Едва успевали вспыхнуть над входами пестроглазые бумажные фонари — дверь какого-нибудь «Райского Берега» или «Печенки Корсара», визжа, поворачивалась на блоке, и по выбитым ступеням в жемчужную от табачного дыма и спиртных паров теплоту подвала спускались двое неизвестных.
Безработные контрабандисты, отставные матросы, браконьеры и торгаши, карманные воры и, наконец, просто бедные и честные люди, фотографии которых украшали альбомы розыскных бюро всего мира, — веселившиеся на территории порта, куда не смела показываться стража республики, при появлении незнакомцев ощетинивались и встречали их сдержанным рычанием и треском раскрываемых в карманах клинков матросских ножей.
К такой негостеприимной встрече их вынуждала нарочитая загадочность первого неизвестного, закутанного до кончика носа в черную альмавиву. С головы его на тот же злосчастный кончик носа, свисали огромные поля ковбойской шляпы.
Но по мере того, как завсегдатаи кабачка ознакомлялись с шириной плеч и с величиной кулаков второго незнакомца, яростное возбуждение стихало, уступая место почтительно-осторожному наблюдению.

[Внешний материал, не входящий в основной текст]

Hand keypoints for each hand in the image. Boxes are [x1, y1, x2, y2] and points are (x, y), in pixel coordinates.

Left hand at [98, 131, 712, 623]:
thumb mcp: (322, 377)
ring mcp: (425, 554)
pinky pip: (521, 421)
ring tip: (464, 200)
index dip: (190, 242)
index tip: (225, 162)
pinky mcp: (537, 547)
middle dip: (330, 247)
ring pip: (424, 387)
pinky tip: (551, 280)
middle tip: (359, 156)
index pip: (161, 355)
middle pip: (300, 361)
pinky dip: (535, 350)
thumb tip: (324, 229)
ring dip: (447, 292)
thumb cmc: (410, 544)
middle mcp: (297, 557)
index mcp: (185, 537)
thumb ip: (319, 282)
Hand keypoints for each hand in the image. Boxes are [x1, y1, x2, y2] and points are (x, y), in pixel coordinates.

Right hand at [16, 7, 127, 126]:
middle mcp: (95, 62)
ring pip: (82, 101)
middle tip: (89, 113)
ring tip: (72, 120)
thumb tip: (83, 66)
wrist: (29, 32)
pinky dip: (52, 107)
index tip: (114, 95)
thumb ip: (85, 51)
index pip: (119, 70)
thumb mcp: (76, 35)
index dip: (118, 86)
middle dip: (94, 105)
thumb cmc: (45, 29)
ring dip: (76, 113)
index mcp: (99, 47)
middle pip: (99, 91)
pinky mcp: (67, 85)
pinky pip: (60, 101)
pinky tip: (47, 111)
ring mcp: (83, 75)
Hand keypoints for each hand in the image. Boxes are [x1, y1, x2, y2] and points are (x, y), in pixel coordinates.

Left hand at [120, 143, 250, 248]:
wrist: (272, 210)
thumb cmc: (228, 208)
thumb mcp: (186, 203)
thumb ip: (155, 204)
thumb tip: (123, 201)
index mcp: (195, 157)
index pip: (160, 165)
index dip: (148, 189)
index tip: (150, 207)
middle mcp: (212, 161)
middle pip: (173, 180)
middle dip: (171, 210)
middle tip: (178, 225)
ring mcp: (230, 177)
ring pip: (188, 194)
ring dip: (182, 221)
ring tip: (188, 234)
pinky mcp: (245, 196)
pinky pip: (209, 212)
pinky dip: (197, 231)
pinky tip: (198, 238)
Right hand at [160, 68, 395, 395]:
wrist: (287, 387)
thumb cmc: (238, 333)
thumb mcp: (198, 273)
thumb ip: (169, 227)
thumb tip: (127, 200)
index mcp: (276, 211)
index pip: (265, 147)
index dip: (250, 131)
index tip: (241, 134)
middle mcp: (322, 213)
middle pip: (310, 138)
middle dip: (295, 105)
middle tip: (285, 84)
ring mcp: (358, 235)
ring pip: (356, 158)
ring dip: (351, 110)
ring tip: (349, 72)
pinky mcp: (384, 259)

Оба посетителя скромно усаживались за свободный столик и требовали в изобилии закуску и самые фешенебельные в этом месте напитки, возбуждая зависть глазеющего махрового сброда.
Понемногу за столиками вскипали и перекатывались заглушенные вздохи и густые морские проклятия подлому времени, когда бедному человеку нельзя даже погулять как следует.

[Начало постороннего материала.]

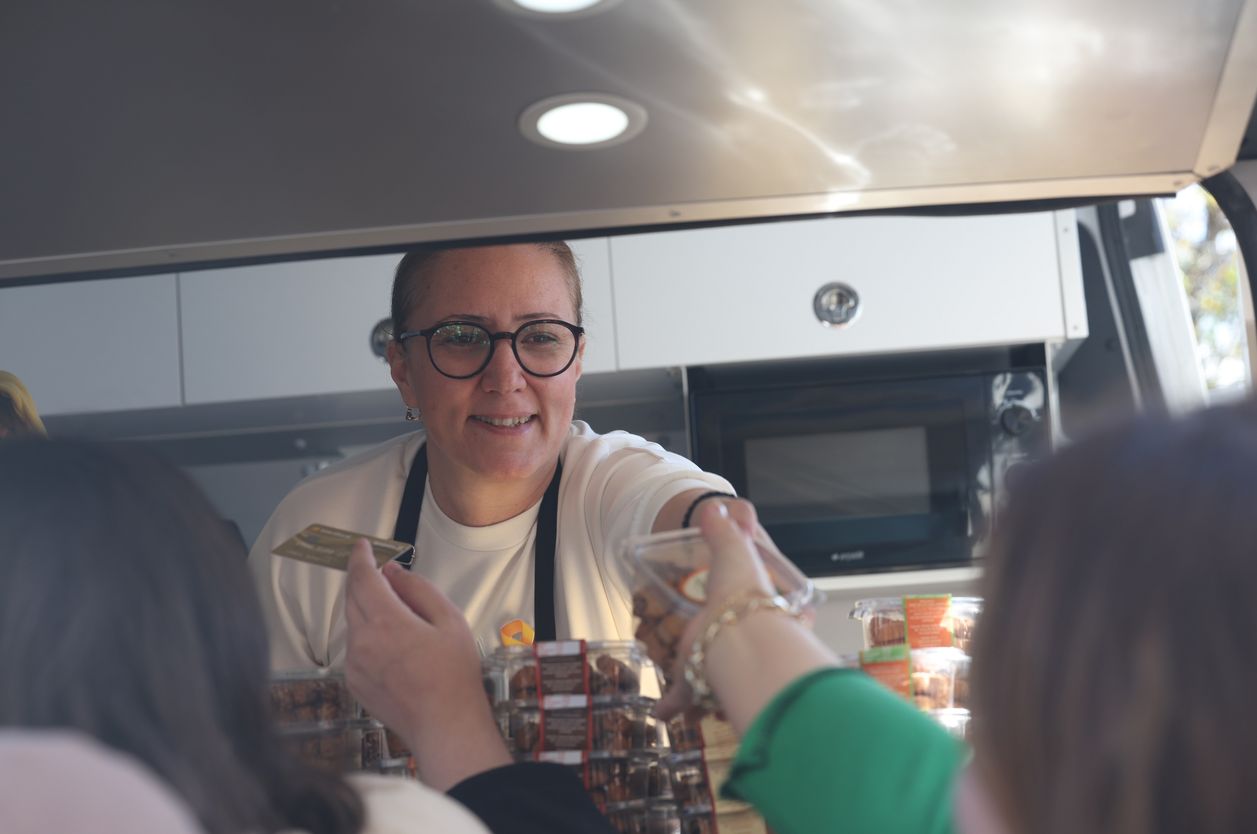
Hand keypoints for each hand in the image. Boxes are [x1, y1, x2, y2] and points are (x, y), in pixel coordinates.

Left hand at [344, 539, 509, 789]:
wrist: (444, 726)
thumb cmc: (454, 675)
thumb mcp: (450, 621)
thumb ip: (419, 589)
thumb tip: (393, 572)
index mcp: (386, 622)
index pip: (363, 578)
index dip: (360, 557)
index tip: (362, 545)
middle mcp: (362, 642)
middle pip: (352, 597)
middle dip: (362, 579)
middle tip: (380, 572)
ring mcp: (354, 664)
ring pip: (353, 622)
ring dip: (367, 609)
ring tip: (398, 616)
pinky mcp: (354, 682)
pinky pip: (355, 647)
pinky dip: (367, 635)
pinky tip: (393, 645)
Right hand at [655, 501, 774, 719]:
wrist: (739, 636)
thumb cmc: (744, 593)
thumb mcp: (736, 550)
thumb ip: (726, 530)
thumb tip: (717, 507)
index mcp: (764, 614)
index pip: (780, 616)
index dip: (785, 618)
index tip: (786, 617)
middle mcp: (749, 647)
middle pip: (743, 652)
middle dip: (737, 656)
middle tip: (724, 651)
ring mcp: (725, 669)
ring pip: (715, 679)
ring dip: (704, 684)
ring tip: (693, 688)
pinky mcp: (700, 686)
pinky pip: (685, 698)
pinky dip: (672, 705)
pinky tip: (661, 714)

Тогда человек, обладавший широкими плечами, придававшими ему сходство с большим платяным шкафом, внезапно вставал во весь рост и ударял молотообразным кулачищем по столу.
Все умолкало, выжидающие взгляды цеплялись за гиганта, он раскрывал рот, и изо рта вылетали тяжелые трубные рокоты:
— Вы, темные кроты, дохлые мухи. Вы скулите над рюмкой бурды с опаской, что завтра вам не хватит грошей набить требухой ваши урчащие ридикюли… Вы гниете заживо, как бараны, сложенные в холодильник, черт побери!
По кабачку пролетел ропот сочувствия и сожаления. Говоривший, после паузы, вновь грохал по столу.
— Дорогие друзья, славные патриоты! — продолжал он с энтузиазмом… — Я вижу, вы согласны со мной. В ваших глазах, закаленных житейскими бурями, я вижу слезы печали по чудному прошлому. Слушайте! Не все потеряно. Есть человек, который готов до смерти заботиться о процветании водочных заводов и влажности ваших глоток, как заботился покойничек Микеле. С этого дня каждый из вас может пить здесь за его здоровье ежедневно по две бутылки совершенно бесплатно. Вот!
И незнакомец бросал хозяину кабачка пачку кредиток.
— Хозяин! Ставь вино! Пусть гуляют бедняки. Их угощает тот, чья душа полна любви к своему народу.
Сквозь восхищенный рев гуляк прорывались удивленные возгласы:
— Кто этот добрый волшебник?
— Покажите нам этого Аладдина вместе с его коптилкой!
— Выставьте его для обозрения!
Оратор отступал, выдвигая вперед своего спутника.
— Глядите, ребята! Всмотритесь! Это принц Макс, племянник покойника Микеле.
Альмавива спадала с плеч незнакомца, ковбойская шляпа открывала одутловатые, мелкие черты. Принц Максимилиан робко кланялся буйному собранию и, заикаясь, приветствовал его как лучших и бескорыстных друзей бедного изгнанника.
Он заявлял, что лучшая мечта его жизни — превзойти в заботе о народе французского короля Генриха Четвертого, ибо он желал, чтобы всякий бедняк не только имел курицу в супе, но также чтобы эта курица была сварена в хорошей мадере.
Настроение вскипало, как нарастающий прилив, и, возглашая «ура» в честь доброго принца, гуляки поносили крепчайшими словами республиканское правительство, не умеющее заботиться о несчастных тружениках.
Они бурно и ласково провожали принца к выходу, и их лица, жесткие, как сосновая кора, и потертые, как линолеум на полу биллиардной, оживлялись надеждой на даровую выпивку.
Таким образом, принц еженощно завоевывал твердую популярность среди подлинно демократических элементов населения Итля.
Кроме того, на его стороне была почти вся армия. Оскорбленные капитаны не могли простить правительству президента Аткина той угодливости и трусости, с какой оно уступило требованию сэра Чарльза об их упразднении.